Каждый его поцелуй
Шрифт:
Дилан раздражённо уронил перо на исчирканный и усеянный кляксами нотный лист на рояле. Жалкий результат сегодняшних усилий. Он изучил записи, которые при всём желании нельзя было назвать музыкальной экспозицией. Ему захотелось разорвать бумагу в клочья и выбросить в мусорное ведро.
Вместо этого он потянулся к бутылке бренди. Уставившись на измаранный поправками никудышный плод своего творения, он сделал несколько больших глотков спиртного. Мысли Дилана переключились с музыки на музу. Вот уже три недели, как она живёт в его доме.
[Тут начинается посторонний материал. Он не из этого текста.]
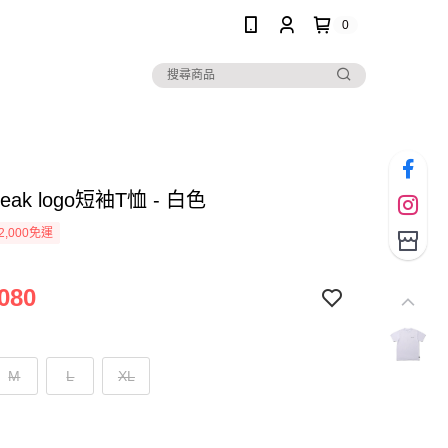
0
Peak logo短袖T恤 - 白色
2,000免運
080
M
L
XL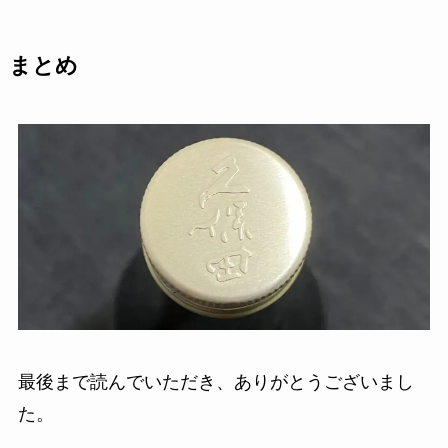
まとめ
最後まで読んでいただき、ありがとうございまし
た。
Прилива вдохновения, который он испытал в тот первый день хватило на неделю, чтобы написать первую половину вступления,
За последние две недели Дилан провёл за роялем бесчисленное количество часов, но потуги не увенчались успехом и принесли лишь глубокое разочарование и горстку сырых идей на бумаге. Женский лейтмотив просто не приходил к нему. То немногое, что получилось написать исключительно благодаря силе воле, казалось чересчур вымученным.
Он посмотрел на каминные часы и понял, что просидел в музыкальной комнате девять часов к ряду. Дилан огляделся и обратил внимание, что дневной свет уступил место полумраку, в комнате побывал слуга, потому что лампы были зажжены, а шторы задёрнуты. С головой погрузившись в работу, он не заметил, как пролетел день и наступил вечер. Почти одиннадцать. К этому времени он обычно уже наслаждался пороками Лондона.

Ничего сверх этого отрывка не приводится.